Kinnaert P, De Wilde J P, Bournonville B, Husson C, Salmon I
Laboratoire Pluridisciplinaire de Recherches Expérimentales Biomédicales, Université Libre de Bruxelles, Belgium.
Ann Surg. 1996 Dec;224(6):749-54; discussion 754-5. doi: 10.1097/00000658-199612000-00010.
The aim of the study was to determine if human peritoneal mesothelial cells (HPMCs) can be activated directly by bacterial products contained in preparations of heat-killed Escherichia coli and staphylococci.
It has been shown recently that cytokine-activated HPMCs produce the inflammatory mediators, interleukin-1, interleukin-6, interleukin-8, and macrophage chemotactic protein-1. Studies concerning the effects of bacterial products on HPMCs are scarce and have not yielded conclusive results.

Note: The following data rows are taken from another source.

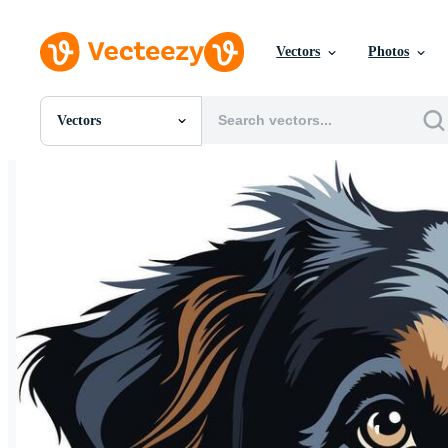
Vectors
Photos
Vectors
All Images
Photos
PNGs
PSDs
SVGs
Templates
Vectors
Videos
Motion Graphics
Editorial Images
Editorial Events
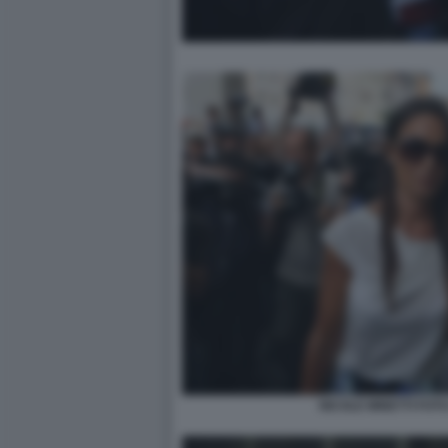
NICOLE MINETTI FOTO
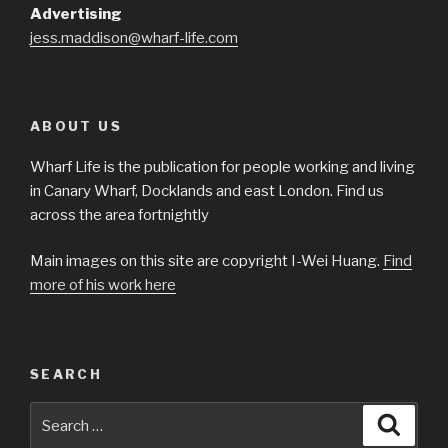
Advertising
jess.maddison@wharf-life.com
ABOUT US
Wharf Life is the publication for people working and living
in Canary Wharf, Docklands and east London. Find us
across the area fortnightly
Main images on this site are copyright I-Wei Huang.
Find
more of his work here
SEARCH
Search
Searc
for:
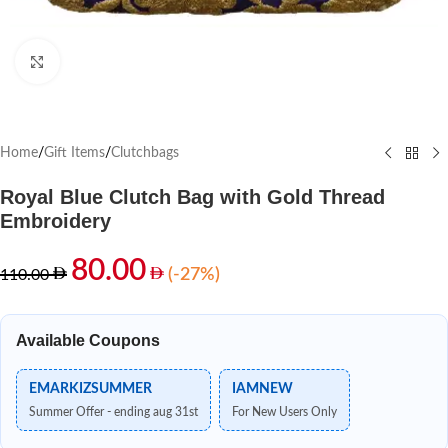
Click to enlarge
Home
/
Gift Items
/
Clutchbags
Royal Blue Clutch Bag with Gold Thread
Embroidery
80.00
(-27%)
110.00
Available Coupons
EMARKIZSUMMER
IAMNEW
Summer Offer - ending aug 31st
For New Users Only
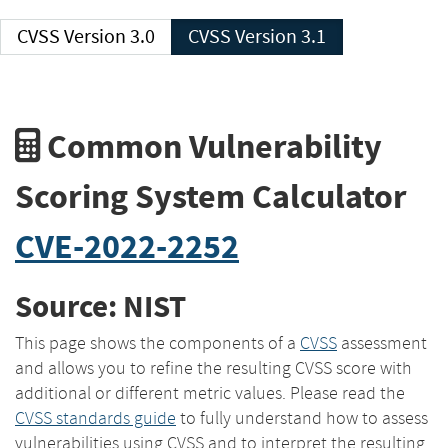
CVSS Version 3.0
CVSS Version 3.1
Common Vulnerability
Scoring System Calculator
CVE-2022-2252
Source: NIST
This page shows the components of a
CVSS
assessment
and allows you to refine the resulting CVSS score with
additional or different metric values. Please read the
CVSS standards guide
to fully understand how to assess
vulnerabilities using CVSS and to interpret the resulting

Growth-arrested HPMC monolayers were prepared from cell suspensions obtained by enzymatic disaggregation of small pieces of omentum. They were incubated for 24 hours with heat-killed E. coli (ATCC 25922), heat-killed staphylococci (ATCC 25933), or E. coli lipopolysaccharide, and the release of various cytokines in the culture media was measured by radioimmunoassays or enzyme-linked immunosorbent assays. Results were expressed as mean +/- standard error of the mean in picograms per milliliter of supernatant and analyzed with the Wilcoxon test; p values of less than 0.05 were considered significant.
Baseline production of interleukin-6, interleukin-8, the chemokine "regulated upon activation, normal T cell expressed and secreted" (RANTES), and macrophage chemotactic protein-1 varied widely from one omental preparation to the other. E. coli increased the release of these mediators: from 1206 +/- 316 pg/mL to 8480 +/- 2189 pg/mL for interleukin-6, from 285 +/- 58 pg/mL to 3164 +/- 1053 pg/mL for interleukin-8, from 7 +/- 5 pg/mL to 684 +/- 264 pg/mL for RANTES, and from 2212 +/- 346 pg/mL to 7726 +/- 1473 pg/mL for macrophage chemotactic protein-1. Heat-killed staphylococci did not alter significantly the production of RANTES or macrophage chemotactic protein-1 but increased the production of the two other cytokines from 1325 +/- 389 pg/mL to 2206 +/- 523 pg/mL for interleukin-6 and from 318 +/- 70 pg/mL to 819 +/- 265 pg/mL for interleukin-8.
The authors' results show that HPMCs are able to react to a direct stimulation with heat-killed microbes. They suggest that HPMCs, as well as resident macrophages, participate actively in the initiation and possibly in the modulation of intraperitonen inflammatory reactions.
本研究旨在确定人腹膜间皮细胞(HPMCs)是否可被热灭活的大肠杆菌和葡萄球菌制剂中所含的细菌产物直接激活。
最近已表明,细胞因子激活的HPMCs可产生炎性介质,白细胞介素-1、白细胞介素-6、白细胞介素-8和巨噬细胞趋化蛋白-1。关于细菌产物对HPMCs影响的研究较少,且未得出确凿结果。
从通过酶解小块大网膜获得的细胞悬液中制备生长停滞的HPMC单层。将它们与热灭活的大肠杆菌(ATCC 25922)、热灭活的葡萄球菌(ATCC 25933)或大肠杆菌脂多糖孵育24小时,通过放射免疫测定法或酶联免疫吸附测定法测量培养基中各种细胞因子的释放。结果以皮克每毫升上清液的平均值±平均标准误差表示,并用Wilcoxon检验进行分析;p值小于0.05被认为具有统计学意义。
白细胞介素-6、白细胞介素-8、趋化因子“活化时正常T细胞表达和分泌的调节因子”(RANTES)和巨噬细胞趋化蛋白-1的基础产量在不同的大网膜制剂之间差异很大。大肠杆菌增加了这些介质的释放:白细胞介素-6从1206±316 pg/mL增加到8480±2189 pg/mL,白细胞介素-8从285±58 pg/mL增加到3164±1053 pg/mL,RANTES从7±5 pg/mL增加到684±264 pg/mL,巨噬细胞趋化蛋白-1从2212±346 pg/mL增加到7726±1473 pg/mL。热灭活的葡萄球菌未显著改变RANTES或巨噬细胞趋化蛋白-1的产生,但使另外两种细胞因子的产生增加,白细胞介素-6从1325±389 pg/mL增加到2206±523 pg/mL,白细胞介素-8从318±70 pg/mL增加到819±265 pg/mL。
作者的结果表明,HPMCs能够对热灭活微生物的直接刺激做出反应。他们认为,HPMCs以及驻留巨噬细胞积极参与腹膜内炎症反应的启动,可能还参与其调节。